Mr Polye also attributed it briefly to downturn in commodity prices.
The country’s debt level, he said, is K30 billion against PNG’s aggregate wealth (total Gross Domestic Product) of K46 billion.
He added that the country’s revenues were used to repay the loans overseas.
“Our country’s future has been tied down under this huge loan which the Prime Minister Peter O’Neill has sanctioned. Next government will have a big challenge to address it.
“2017 Budget books show less about it. Loans secured through the balance sheet of the State Owned Entities are not on the budget books. If the Prime Minister does not address this, we will go down the path of Greece,” he warnedyesterday (Thursday) when speaking at a launch of a community association at Keltiga village in the Western Highlands.
A K2 billion, he stated, is sourced externally to boast the development component in the deficit budget.
Debt to GDP ratio (K30 billion divided by K46 billion multiplied by 100 per cent), he said, is over 65 per cent, exceeding the legal ceiling of 30 per cent under the Fiscal Responsibility Act.
“When PM O’Neill got K3 billion loan to buy 10.1 per cent shares in the Oil Search, it meant we had sacrificed our development budget for the duration of the loan repayment. Its repayment with interest is over K4 billion.
“As a result most rural areas lack basic developments in the country. The government’s poor economic management, especially the cash flow problem is the main denominator. This is the truth I am telling you. Businesses and development associations can only be successful when there is sufficient cash flow.
“The government says the problem will be improved in a year but this is unrealistic.

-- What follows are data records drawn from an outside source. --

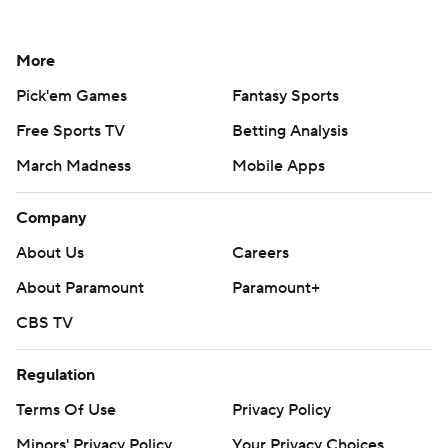
More
Pick'em Games
Fantasy Sports
Free Sports TV
Betting Analysis
March Madness
Mobile Apps
Company
About Us
Careers
About Paramount
Paramount+
CBS TV
Regulation
Terms Of Use
Privacy Policy
Minors' Privacy Policy
Your Privacy Choices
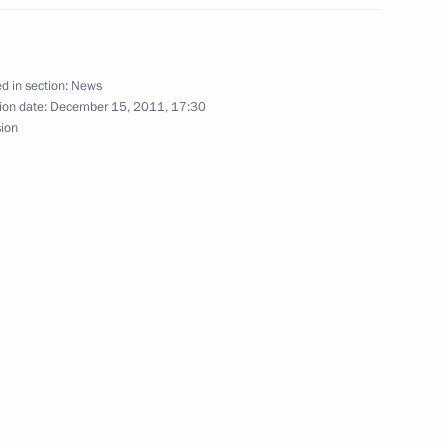
ng the President’s Annual
d in section:
News
ion date:
December 15, 2011, 17:30
sion
of State Duma of the sixth
y parties
1
ion
d improving inter-budgetary
2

It will take over 15 to 20 years. The Prime Minister has failed to manage the country’s economy.
“That is why our people are suffering more. It makes me angry because I am a father. I have got children. I do not want them to suffer much more. We should all be mad with the government. Associations and businesses will find it hard to get off the ground because the government support is not there,”
Polye further said the economy should grow, making commercial banks become flexible on loan terms and conditions.
Polye has committed K1000 to the association as its seed capital.
“The government must provide the services like roads, water and electricity supplies to boast the agriculture industry. Without roads, buyers of fresh produces won’t be here at your door. They will feel discouraged. When we are in government, we will fix these problems. We know how to fix them,” he said.